AutoCAD tip – which drawings use an xref?

AutoCAD tip – which drawings use an xref?

Here’s a tip I just rediscovered while cleaning out my old emails. It applies to all recent AutoCAD releases.

Let’s say you have a drawing that you think has been used as an xref by at least one other drawing, and maybe more. How can you find out which drawings use it as an xref?

First, turn on DesignCenter. You can do this with Tools > Palettes > DesignCenter, the ADCENTER command, or Ctrl+2. Pick on the Search button at the top (the magnifying glass thingy). In the Search dialogue box, change the “Look for” item to Xrefs (but have a look at what else you can search for, you may find that useful too). You can pick Browse to tell it where to look, and you can make it look down into all the subfolders if you like. Type the xref name into the “Search for the name” field and pick Search Now.

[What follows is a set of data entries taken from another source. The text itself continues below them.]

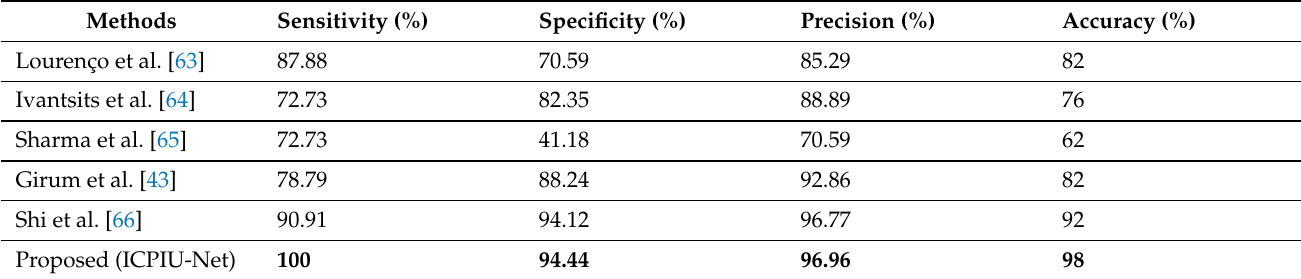
Table 7. Results of the classification contest. Best results in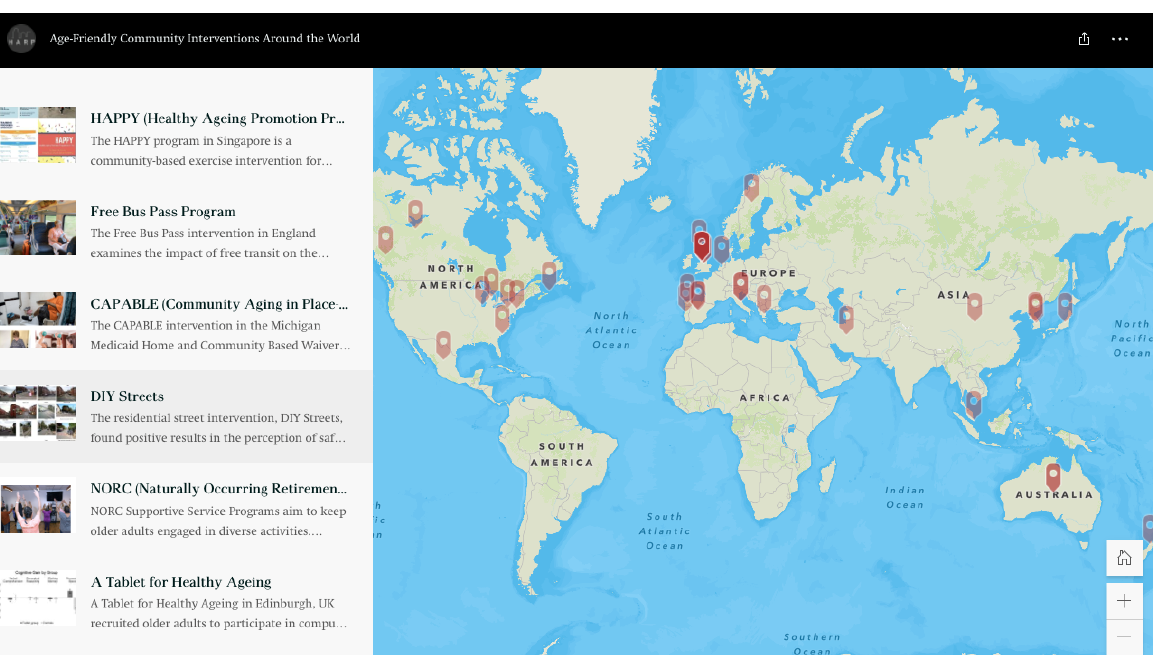
Figure A1. Interactive story map showing some of the key age-friendly community interventions around the world (https://www.harp.utah.edu/storymaps)( accessed on 2 January 2023) . Table A1. Search strings used in different bibliographic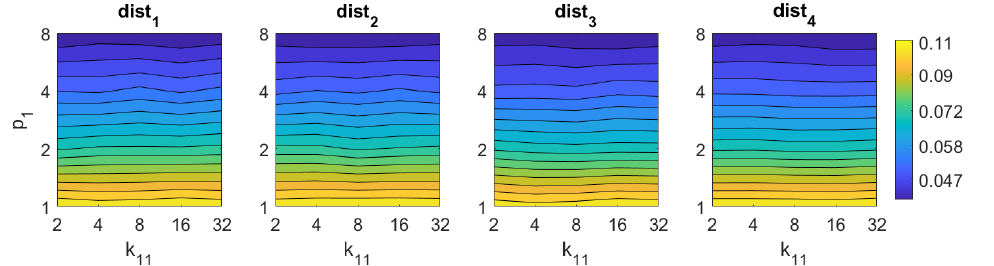
Figure 17. BF image retrieval problem. Computational time.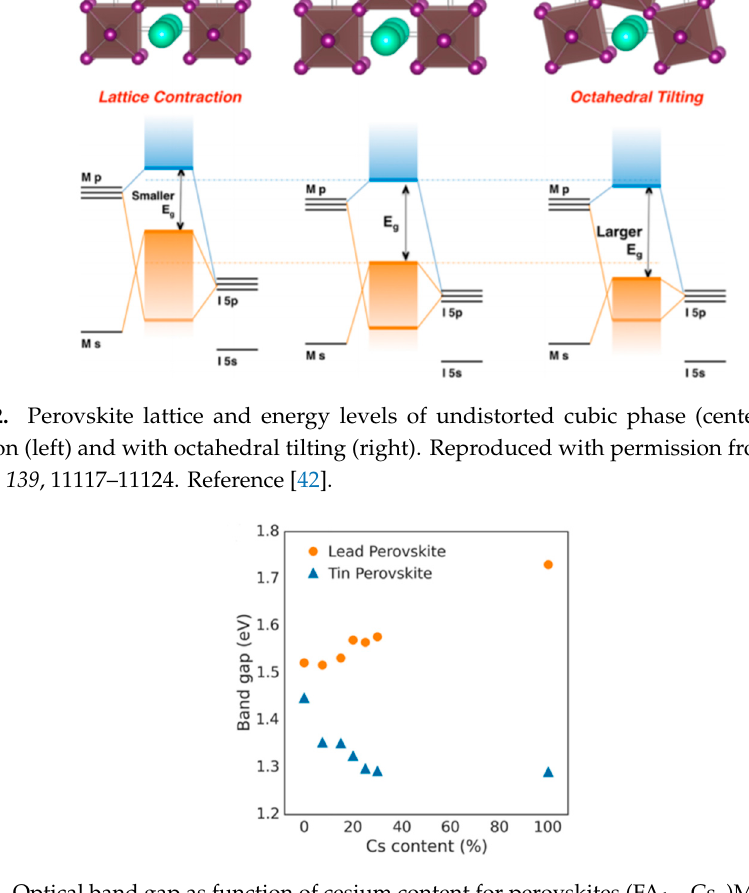
Figure 14. Band gap of MAPbI 3 . The orbital contributions of Pb and I. Reproduced with permission from Chem. Mater. 2016 , 28 , 4259–4266 . Reference [44].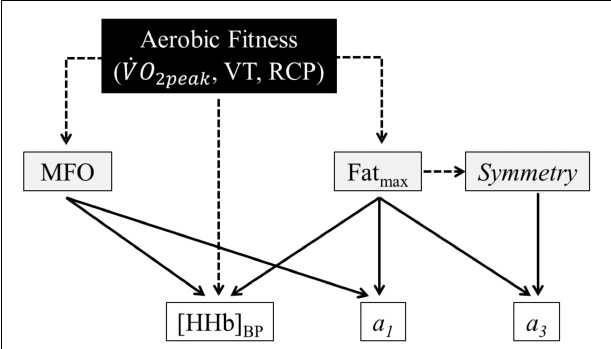
FIGURE 3 | Schematic representation of the correlations among aerobic fitness [peak oxygen uptake ( ˙ VO 2 peak ), ventilatory threshold (VT), and respiratory compensation point (RCP)], whole-body fat oxidation kinetics [maximal fat oxidation (MFO) and exercise intensity at which MFO occurs (Fat max ) and the symmetry variable], and muscle deoxygenation kinetics [the slopes of the first ( a 1 ) and second ( a 3 ) parts of the curve of the double linear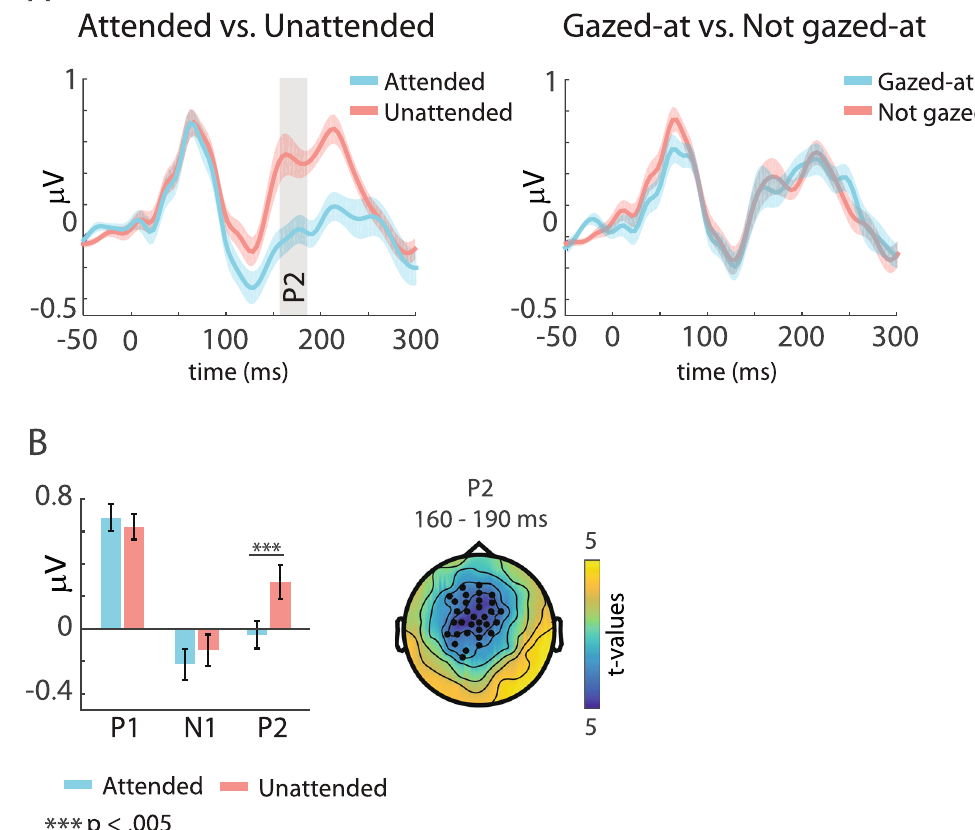
Figure 6. Grand average event-related potentials (ERPs) to target tones. ( A ) Grand average ERP results using a predefined fronto-central region of interest (ROI) (Fig. 3A). Shown are traces for the Attended (blue colour) versus Unattended (red colour) conditions (left), as well as the Gazed-at (blue colour) versus Not gazed-at (red colour) conditions (right). Shaded ribbons show the standard error of the mean. Significant results for the investigated three time-windows were found only for the P2 in the Attended versus Unattended comparison. ( B ) Statistical results for the Attended versus Unattended comparison. Left: Barplot showing the results for the ANOVA using a predefined ROI (Fig. 3A). Right: Topography showing the results of the cluster-based permutation test. Significant clusters of channels were found for the P2 time window. Colours indicate t-values, black dots indicate channels belonging to the significant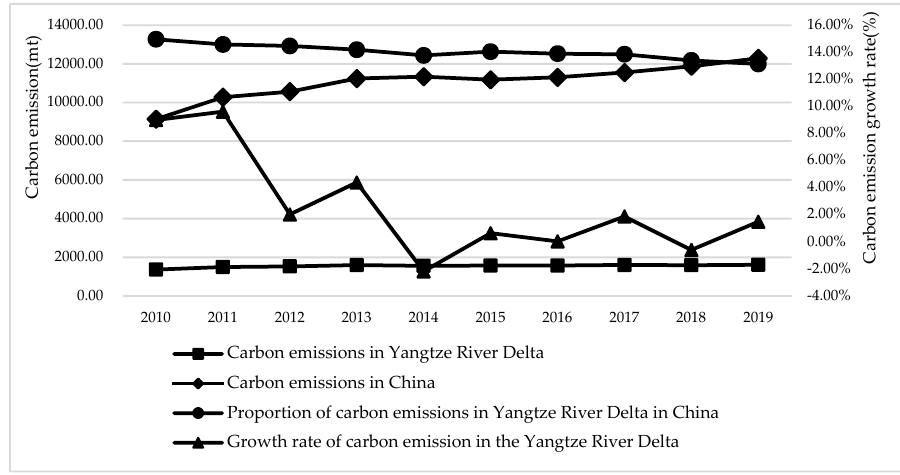
Figure 1. Total carbon emissions and growth rate in the Yangtze River Delta and China.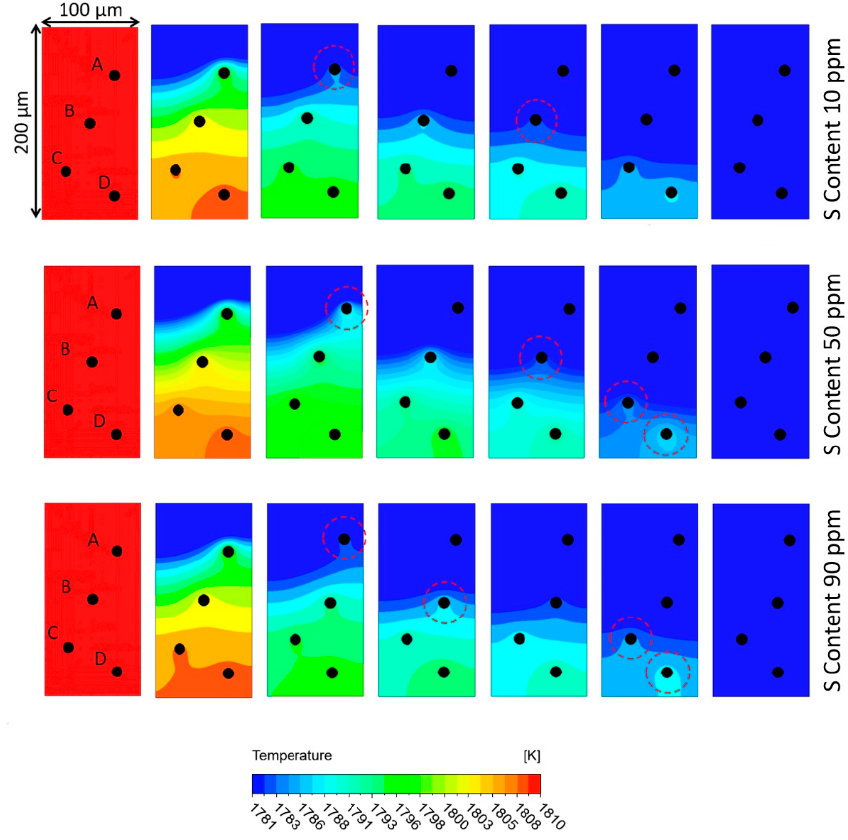
Figure 11. Pushing and engulfment of alumina inclusion particles during solidification of the weld pool.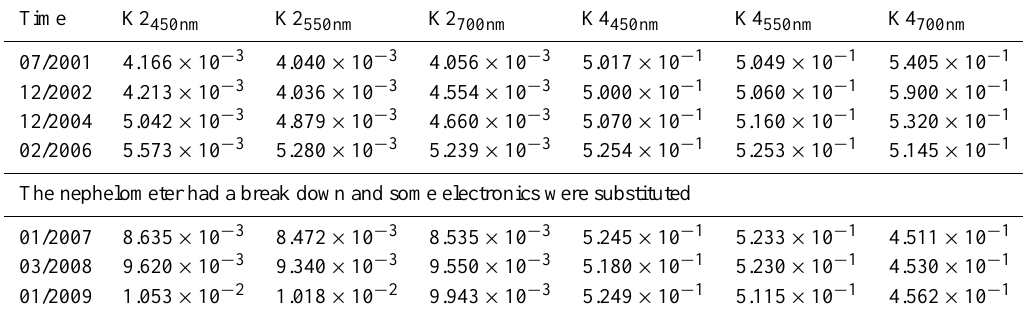
Table 1. Time evolution of the calibration constants, K2 and K4 (m − 1 ) , at three wavelengths. Time K2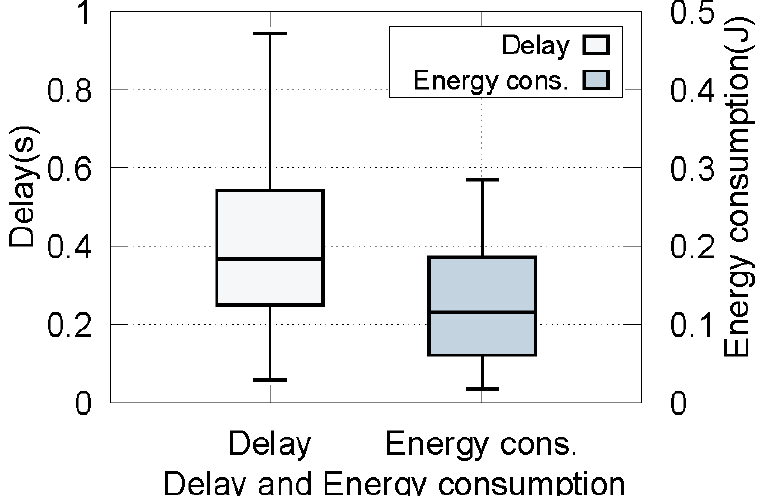
Figure 10. Delay and energy consumption of all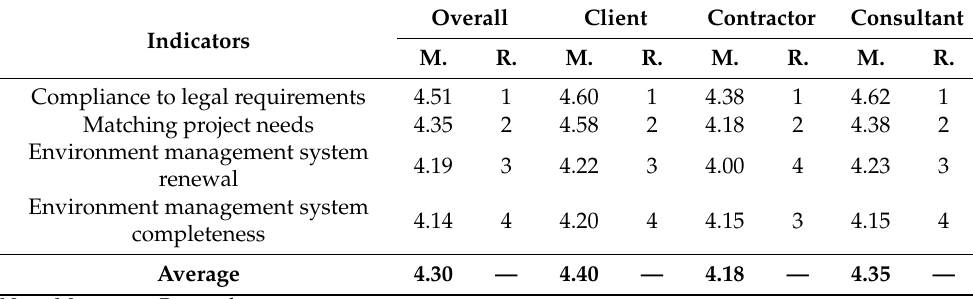
Table 1. Environment management system.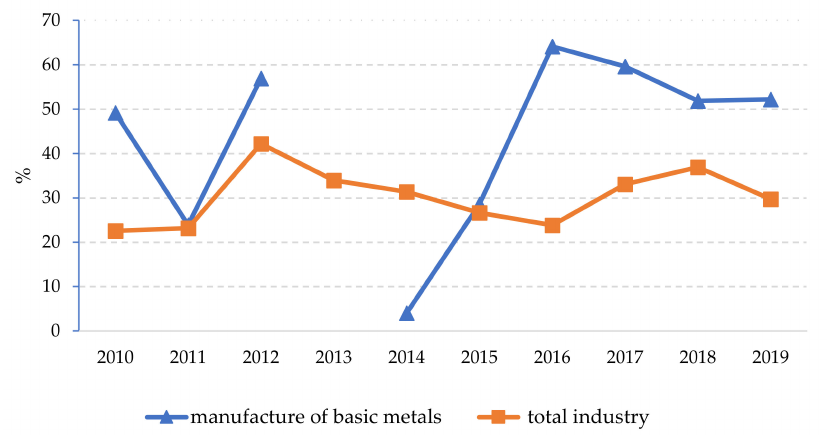
Figure 7. Shares of investment expenditure on R&D in total expenditures in the manufacture of basic metals compared with expenditures in the total industry in Poland. Source: adapted with permission from Refs. [101–109].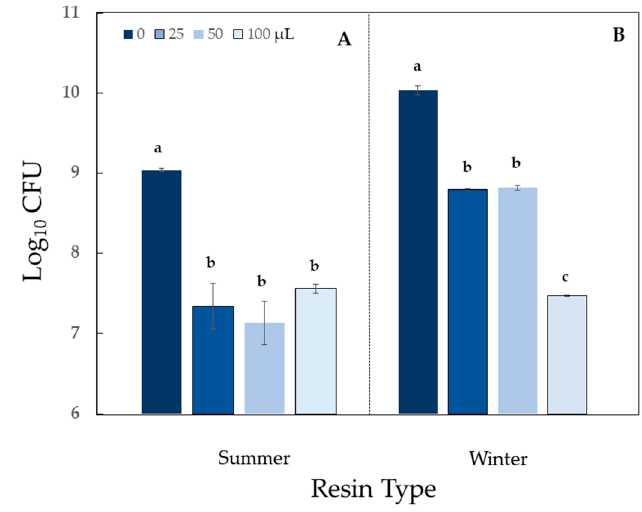
Figure 6. Antimicrobial activity of autoclaved Sv resin against Bacillus cereus . Resins collected in ( A ) summer or ( B ) in winter were tested within 72 h. Treatment doses (0, 25, 50, and 100) are volumes of suspended resin ( μ L) in 300 μ L. For each resin type, bars appearing with the same letter are not different according to Tukey’s test ( P < 0.05). Data shown are arithmetic means + standard errors.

DesignCenter has lots of handy features, such as the ability to drag a block from one drawing to your current drawing without opening the drawing containing the block. Some of the features are hard to find (like the xref search above), but they are very useful once you know about them.

Another handy tool for obtaining all sorts of information about xrefs is the Reference Manager, which was introduced in AutoCAD 2004. This is a standalone program, for which you can find a shortcut in the same Start > Programs > Autodesk > AutoCAD 200x menu as AutoCAD itself. There’s too much good stuff in there to cover in a post like this, but many people are unaware that it exists and I just want to raise awareness. For details, please check out the Help from within Reference Manager itself.

I sent most of the above tip to the users I support in June 2006. I was asked about how to do this by one of my users and found out about it somehow or other, but I now can’t remember how I found out. I may have read about it somewhere on the Internet, but I just don’t know. I have searched and found a similar tip in various places (including Cadalyst and Ellen Finkelstein’s blog) but have not yet seen one that is dated before I wrote about it myself. If you think you know of someone who deserves credit for earlier publication of this tip, please let me know.

Edit: It now appears quite likely that credit belongs to Mai Ezzat, via Ellen Finkelstein, possibly via R.K. McSwain.